Buildpack groups allow you to connect multiple modular buildpacks together, making buildpacks modular and re-usable.

For example, you might have a buildpack that installs Java and a buildpack that uses Maven to build your application. These two buildpacks can be combined into a group to implement higher-level functionality, specifically that the first one will install Java and the second will use Java to run Maven, which is a Java build tool.

Because you can have many buildpack groups in a builder or composite buildpack (sometimes referred to as a “meta buildpack”), and you can reuse buildpacks, you could have a second buildpack group that reuses the buildpack to provide Java but uses a third buildpack that provides Gradle to build your application. By doing this, you can create additional high-level functionality without having duplication.

Anatomy of a buildpack group

A buildpack group is a list of buildpack entries defined in the order in which they will run.

A buildpack entry is identified by an id and a version. It may also be marked as optional. While you may have one or more buildpacks in a buildpack group, you may have one or more buildpack groups in a builder or composite buildpack.

Detection with buildpack groups

A builder or composite buildpack may contain multiple buildpack groups. When the lifecycle executes the detection process, it will process each buildpack group it finds in the order that the groups are specified. For each buildpack group, the lifecycle will execute the detect phase of all buildpacks in that group (these can be executed in parallel) and aggregate the results. The lifecycle will select the first buildpack group by order where all of the non-optional buildpacks in that group pass detection.

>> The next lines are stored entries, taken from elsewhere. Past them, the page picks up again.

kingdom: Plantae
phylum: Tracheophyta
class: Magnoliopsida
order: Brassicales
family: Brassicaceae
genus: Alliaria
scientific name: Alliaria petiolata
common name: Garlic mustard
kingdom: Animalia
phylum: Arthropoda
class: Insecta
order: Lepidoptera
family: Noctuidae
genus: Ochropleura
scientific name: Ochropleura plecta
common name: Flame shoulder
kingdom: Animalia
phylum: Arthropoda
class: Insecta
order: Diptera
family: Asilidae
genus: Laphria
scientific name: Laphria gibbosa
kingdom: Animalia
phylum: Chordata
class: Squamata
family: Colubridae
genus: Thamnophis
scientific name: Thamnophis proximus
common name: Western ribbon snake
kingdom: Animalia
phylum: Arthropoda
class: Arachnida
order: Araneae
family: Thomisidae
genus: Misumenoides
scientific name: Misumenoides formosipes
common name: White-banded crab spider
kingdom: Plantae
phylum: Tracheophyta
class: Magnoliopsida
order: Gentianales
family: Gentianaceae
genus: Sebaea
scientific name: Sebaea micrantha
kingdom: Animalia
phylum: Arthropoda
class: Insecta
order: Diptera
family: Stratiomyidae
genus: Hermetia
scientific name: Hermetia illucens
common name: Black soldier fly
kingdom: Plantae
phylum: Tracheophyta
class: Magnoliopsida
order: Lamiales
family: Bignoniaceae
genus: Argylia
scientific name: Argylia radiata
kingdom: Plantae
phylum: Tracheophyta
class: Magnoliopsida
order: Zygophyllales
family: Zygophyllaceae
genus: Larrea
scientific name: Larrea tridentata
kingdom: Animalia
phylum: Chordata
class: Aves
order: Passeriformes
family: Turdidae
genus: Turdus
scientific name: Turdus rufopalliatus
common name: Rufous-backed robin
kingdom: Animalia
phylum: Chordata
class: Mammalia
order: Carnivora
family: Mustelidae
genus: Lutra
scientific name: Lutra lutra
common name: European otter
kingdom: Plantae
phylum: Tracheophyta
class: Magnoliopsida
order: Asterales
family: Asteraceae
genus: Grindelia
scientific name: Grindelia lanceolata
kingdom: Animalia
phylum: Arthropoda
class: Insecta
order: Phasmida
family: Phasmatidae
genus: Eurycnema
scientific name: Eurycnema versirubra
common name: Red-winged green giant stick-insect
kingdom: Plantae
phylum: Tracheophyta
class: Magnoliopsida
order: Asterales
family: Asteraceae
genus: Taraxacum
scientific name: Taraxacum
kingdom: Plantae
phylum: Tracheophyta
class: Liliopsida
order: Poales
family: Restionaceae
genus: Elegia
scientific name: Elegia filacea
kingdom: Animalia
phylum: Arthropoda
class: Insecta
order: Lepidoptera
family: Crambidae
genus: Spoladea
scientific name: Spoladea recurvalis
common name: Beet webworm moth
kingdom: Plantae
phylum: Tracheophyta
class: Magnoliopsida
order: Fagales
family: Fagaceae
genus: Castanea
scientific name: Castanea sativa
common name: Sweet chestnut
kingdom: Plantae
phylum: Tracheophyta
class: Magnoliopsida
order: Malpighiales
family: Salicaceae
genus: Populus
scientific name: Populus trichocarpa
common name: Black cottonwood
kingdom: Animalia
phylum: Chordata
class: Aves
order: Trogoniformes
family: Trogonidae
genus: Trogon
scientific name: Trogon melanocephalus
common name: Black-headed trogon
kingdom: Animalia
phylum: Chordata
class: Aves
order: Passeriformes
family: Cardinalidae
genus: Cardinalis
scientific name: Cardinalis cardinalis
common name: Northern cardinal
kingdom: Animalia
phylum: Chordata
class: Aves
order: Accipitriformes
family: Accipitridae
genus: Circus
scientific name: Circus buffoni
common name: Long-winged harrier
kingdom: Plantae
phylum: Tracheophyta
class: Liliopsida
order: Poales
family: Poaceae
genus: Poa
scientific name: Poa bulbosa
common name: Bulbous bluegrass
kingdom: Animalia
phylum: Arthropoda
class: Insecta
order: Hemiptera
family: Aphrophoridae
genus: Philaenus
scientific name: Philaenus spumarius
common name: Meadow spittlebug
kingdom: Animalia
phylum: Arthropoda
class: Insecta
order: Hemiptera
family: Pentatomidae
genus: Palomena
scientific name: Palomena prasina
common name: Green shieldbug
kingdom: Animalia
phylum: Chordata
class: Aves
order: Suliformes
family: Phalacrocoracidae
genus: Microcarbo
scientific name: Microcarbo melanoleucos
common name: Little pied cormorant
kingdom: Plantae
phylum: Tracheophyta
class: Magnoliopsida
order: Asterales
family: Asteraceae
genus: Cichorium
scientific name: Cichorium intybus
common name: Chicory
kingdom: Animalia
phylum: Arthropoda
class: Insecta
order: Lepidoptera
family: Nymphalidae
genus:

For example, if a builder has buildpack groups A, B and C. The lifecycle will run detection against A. If all of the non-optional buildpacks in that group pass detection, then it will select A. In that case, B and C will not be processed. If A has any failing non-optional buildpacks, then the lifecycle will move on to process buildpack group B. If B has any failing non-optional buildpacks, then the lifecycle will move on to process buildpack group C. If C fails, then the entire detection process will fail.

If a buildpack group contains composite buildpacks, which in turn may contain more buildpack groups those are expanded using the order resolution rules such that each buildpack group in the composite buildpack is tried with the other buildpacks in the containing buildpack group.

For example:

  • the builder has a buildpack group A that contains buildpacks X, Y and Z
  • Y is a composite buildpack containing buildpack groups B and C
  • buildpack group B contains buildpacks T and U
  • buildpack group C contains buildpacks V and W

The lifecycle will expand this into the following buildpack groups:

  • X, T, U, Z
  • X, V, W, Z

Y is not included because composite buildpacks only provide groups, they do not participate in the build process or contain build/detect binaries.

The order resolution rules in the buildpacks spec contains additional examples that illustrate more complex scenarios.

After the buildpack groups are expanded they are processed in the same way and have the same requirements for selection that are defined above.

Resources

The Operator’s Guide has more information on creating builders and defining order groups in builders.